East German (DDR) Nationale Volksarmee uniforms initially wore the Waffenfarben as worn by the Wehrmacht. Between 1974 and 1979, along with the introduction of uniforms with open collar and tie, the patches of the ground force uniforms were unified with a dark gray base and a white filling, along with a white collar piping; the piping of the shoulder boards/shoulder straps remained the only part carrying a Waffenfarbe. However, air/air defense forces, paratroopers, and generals as well as the navy continued to wear their specially designed Waffenfarbe patches.

The uniform of the Border Troops was distinguished from that of the NVA ground force and Air Force/Air Defense Force by a green armband with large silver letters identifying the wearer's affiliation, and a green cap band.
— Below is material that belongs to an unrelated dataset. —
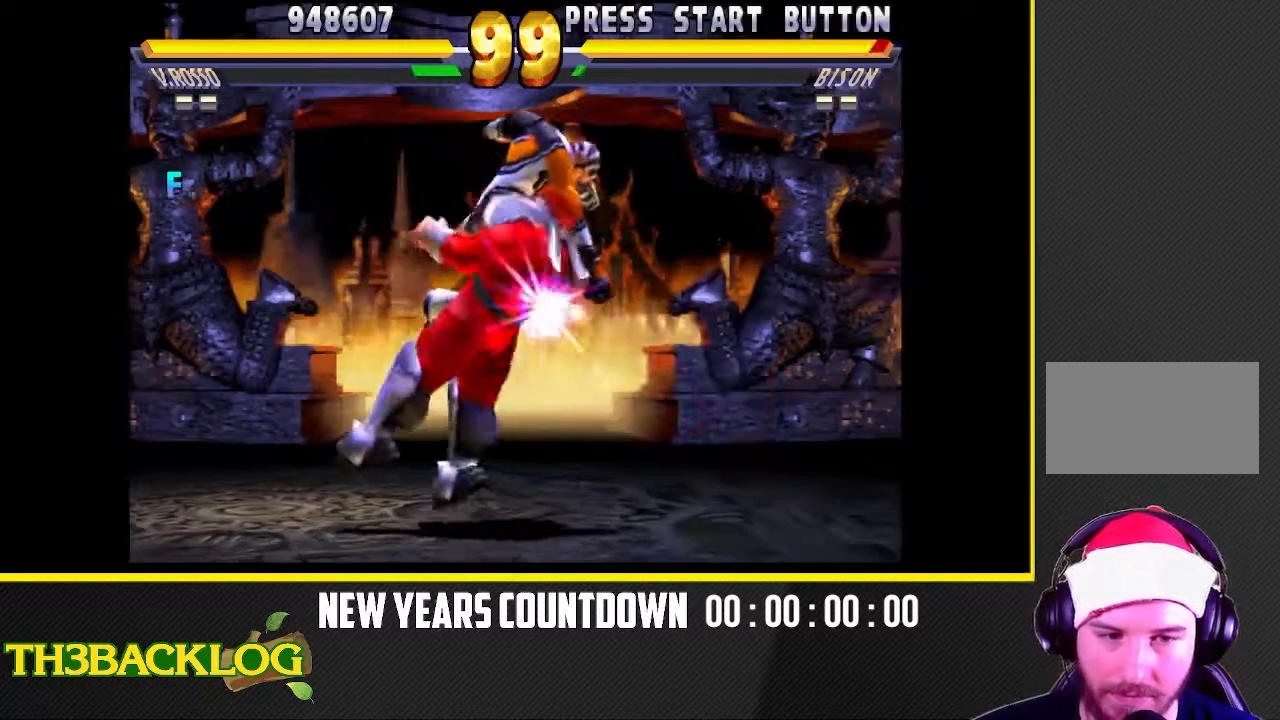
{"buttons": [], "left_stick": "center", "events": [[167, "left_stick", "down-left"], [183, "TRIANGLE", "down"], [283, "TRIANGLE", "up"], [300, "left_stick", "down"], [433, "left_stick", "left"], [500, "left_stick", "center"]]}
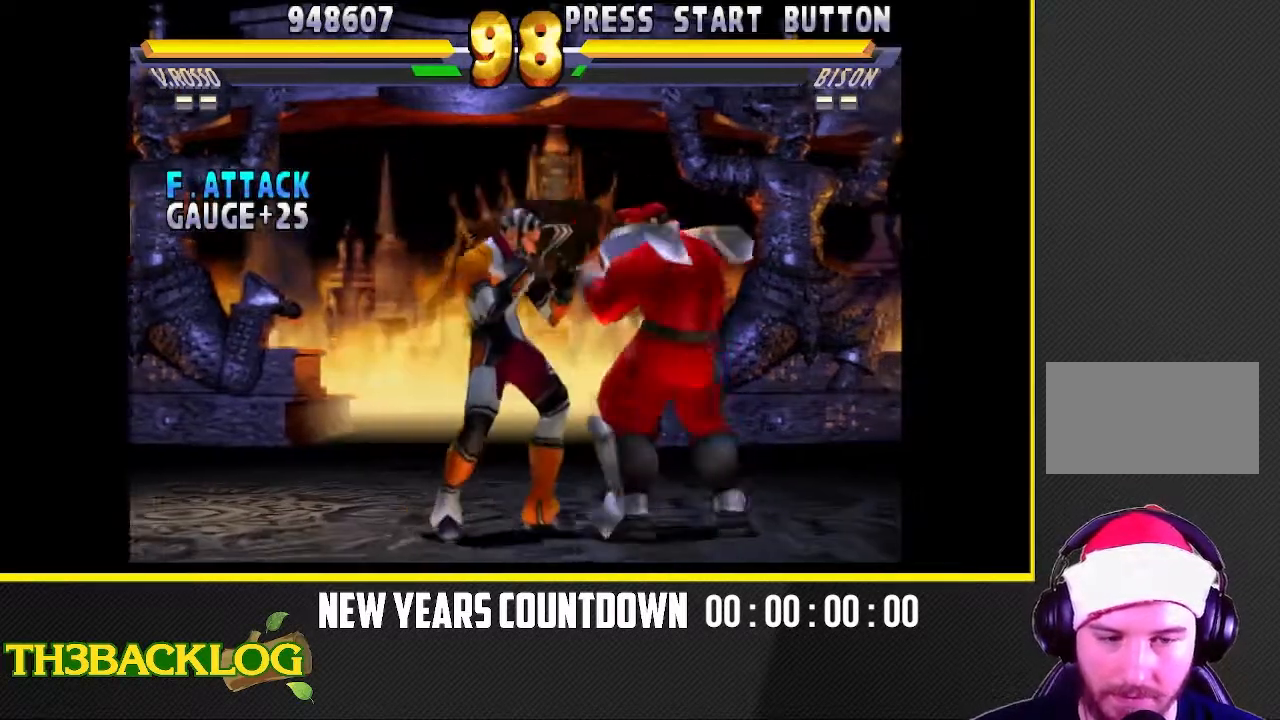
{"buttons": [], "left_stick": "down-left", "events": [[133, "left_stick", "down-right"], [167, "SQUARE", "down"], [267, "SQUARE", "up"], [383, "SQUARE", "down"], [450, "SQUARE", "up"], [467, "left_stick", "down-left"]]}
==Similarities in other armies==
The use of Waffenfarbe to distinguish between troop functions was not unique to the Wehrmacht during World War II. After 1942, the Soviet Army, too, used analogous shoulder boards to distinguish troop functions: ground forces general officers and infantry used crimson, cavalry used blue, artillery and tank troops used red, and the rest of the ground forces used black, while the air force and airborne troops used sky blue. Likewise the British Army utilized analogous strips of cloth on the sleeves to likewise identify troop functions.

Today, Waffenfarbe schemes are also used in Austria, Finland, France, Hungary, Italy, Japan, Poland, Romania, Somalia and Switzerland. For a full list of analogous troop function insignia currently in use of the US Army, see United States Army branch insignia.